Desde o início das discussões sobre a oferta deste equipamento aos brasileiros, Hélio Costa vem reclamando do preço praticado pelos fabricantes. “A indústria não se preparou para vender o conversor, nem mesmo caro”, afirmou em entrevista à Folha Online em 7 de junho. Desde 2007, Costa promete um conversor a R$ 200, mas até agora o preço praticado no mercado varia entre R$ 500 e R$ 1.100. Segundo informações de empresas que lidam com o produto no mercado, na capital paulista não há mais do que 20 mil conversores em funcionamento.

A Associação Nacional de Produtos Eletroeletrônicos (Eletros) rebate, argumentando que é difícil praticar preços mais baixos pela ausência de escala. Por outro lado, afirmam que falta uma política de incentivos por parte do governo. “A Eletros nunca afirmou que os preços seriam baixos nessa fase inicial, embora tenhamos apresentado ao governo as medidas necessárias para acelerar o processo de redução dos preços dos conversores”, afirmou em nota.

Na avaliação de Gustavo Gindre, o erro está na escolha do padrão japonês (ISDB). “O Brasil adotou uma tecnologia com menor escala de produção do que o DVB [europeu] e mesmo do ATSC [estadunidense], já que o ISDB está presente apenas no Japão. Além disso, os custos de royalties com a tecnologia japonesa são altos”, comenta.

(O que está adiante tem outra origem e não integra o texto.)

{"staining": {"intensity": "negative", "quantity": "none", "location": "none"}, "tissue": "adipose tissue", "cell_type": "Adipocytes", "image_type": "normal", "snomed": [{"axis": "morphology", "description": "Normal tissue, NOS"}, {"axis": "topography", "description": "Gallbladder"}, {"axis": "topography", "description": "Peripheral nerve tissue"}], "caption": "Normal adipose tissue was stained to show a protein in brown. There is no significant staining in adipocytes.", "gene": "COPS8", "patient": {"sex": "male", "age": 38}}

O professor da PUC do Rio de Janeiro Marcos Dantas ressalta também as consequências da escolha de um padrão estrangeiro.“Como a indústria não é nacional, não tem muito interesse em adotar blocos tecnológicos fora dos seus padrões mundiais”, afirma.

Promessa de novidade

No último mês, Hélio Costa viu acender uma luz no fim do túnel. A empresa Proview anunciou um protótipo que poderia ser vendido pelo valor prometido pelo ministro.

No entanto, vale lembrar que este não será o preço final para ter a nova tecnologia em casa uma vez que, além do aparelho, ainda é necessário comprar antena, cabos e pagar pela instalação. E as benesses da alta-definição – o diferencial anunciado sem parar pelos radiodifusores – só podem ser usufruidas por quem tem um aparelho de TV próprio para este tipo de recepção, o que custa hoje, pelo menos, R$ 2 mil. Ou seja, mesmo se o conversor da Proview vier a ser produzido, não há garantias de que isso fará as vendas alavancarem.

Em uma de suas declarações no ano de 2007, o ministro Hélio Costa cogitou que o governo financiasse diretamente a compra dos conversores. No entanto, experiência semelhante em curso nos Estados Unidos não tem alcançado os resultados esperados, apesar dos investimentos públicos já terem chegado a mais de US$ 1,5 bilhão.

Limites do modelo de negócios

Na avaliação do jornalista e presidente da TV Cultura, Paulo Markun, há também um erro na estratégia das emissoras de televisão. “A opção das grandes redes de TV em apenas transmitir em alta definição a mesma programação dos canais analógicos reduz o interesse do público. Nós acreditamos que dar mais opções de canais poderia causar maior comoção”, analisa. A opção apontada por Markun parece distante dos planos das emissoras de televisão.

A operação de programações simultâneas em um mesmo canal (multiprogramação) poderia gerar uma pulverização da audiência e dividiria o bolo publicitário, resultando em problemas financeiros para as redes. É nestes limites do modelo de negócios da televisão aberta brasileira que moram os obstáculos à transição para a tecnologia digital e os riscos dela passar por turbulências ainda maiores do que as atuais.